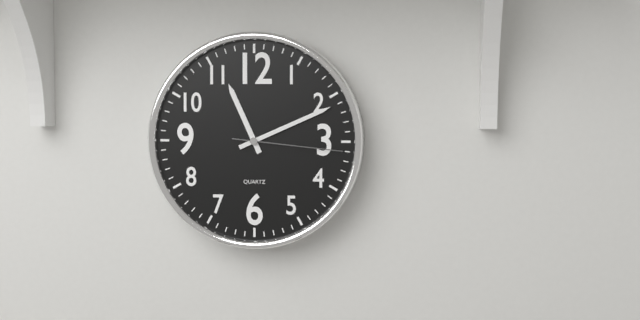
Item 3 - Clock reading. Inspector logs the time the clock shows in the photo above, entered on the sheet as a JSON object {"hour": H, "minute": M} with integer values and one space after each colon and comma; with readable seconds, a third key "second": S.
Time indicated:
{"hour": 11, "minute": 11, "second": 16}
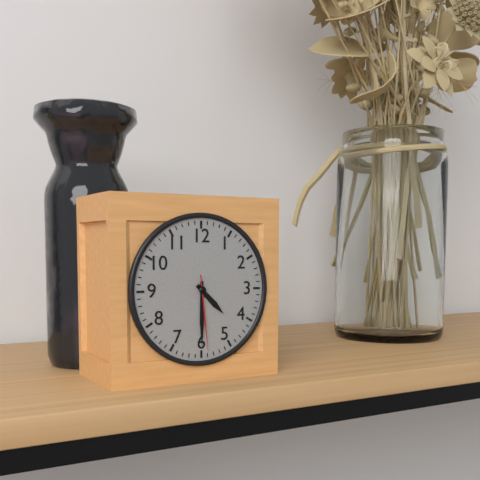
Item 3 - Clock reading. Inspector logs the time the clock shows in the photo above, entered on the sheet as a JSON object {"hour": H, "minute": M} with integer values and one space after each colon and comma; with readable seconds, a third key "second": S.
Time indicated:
{"hour": 4, "minute": 30, "second": 29}
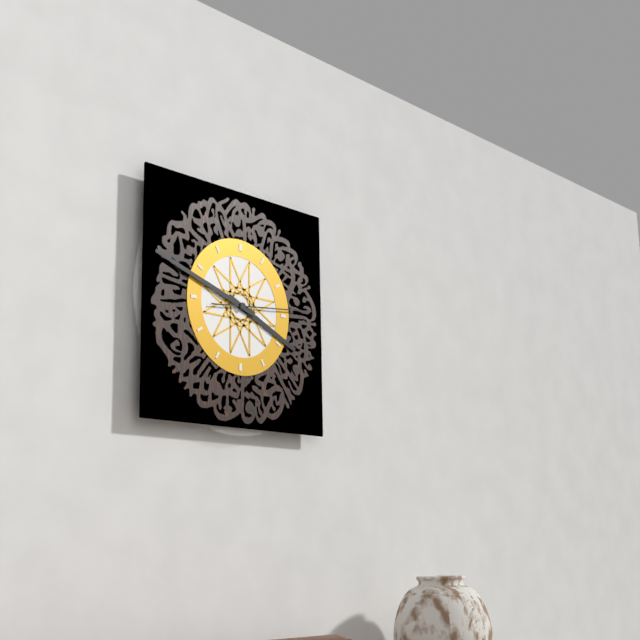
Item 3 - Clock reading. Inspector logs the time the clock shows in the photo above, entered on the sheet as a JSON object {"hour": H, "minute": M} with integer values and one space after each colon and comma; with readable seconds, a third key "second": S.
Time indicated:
{"hour": 3, "minute": 48, "second": 14}
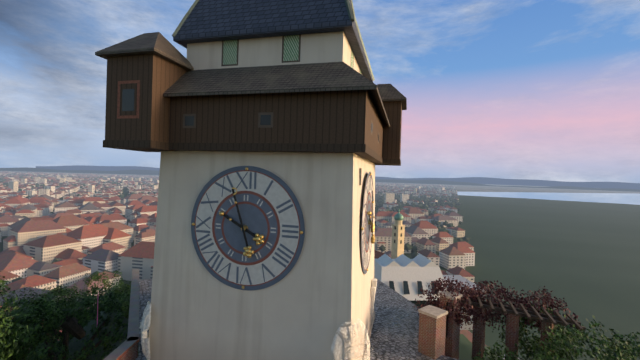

---

Rewrite the listing above with "Inspector" changed to "Technician" and everything else kept the same. Leave out the pictures.

(Output of the exercise):
Item 3 - Clock reading. Technician logs the time the clock shows in the photo above, entered on the sheet as a JSON object {"hour": H, "minute": M} with integer values and one space after each colon and comma; with readable seconds, a third key "second": S.
Time indicated:
{"hour": 11, "minute": 11, "second": 16}
Item 3 - Clock reading. Technician logs the time the clock shows in the photo above, entered on the sheet as a JSON object {"hour": H, "minute": M} with integer values and one space after each colon and comma; with readable seconds, a third key "second": S.
Time indicated:
{"hour": 4, "minute": 30, "second": 29}
Item 3 - Clock reading. Technician logs the time the clock shows in the photo above, entered on the sheet as a JSON object {"hour": H, "minute": M} with integer values and one space after each colon and comma; with readable seconds, a third key "second": S.
Time indicated:
{"hour": 3, "minute": 48, "second": 14}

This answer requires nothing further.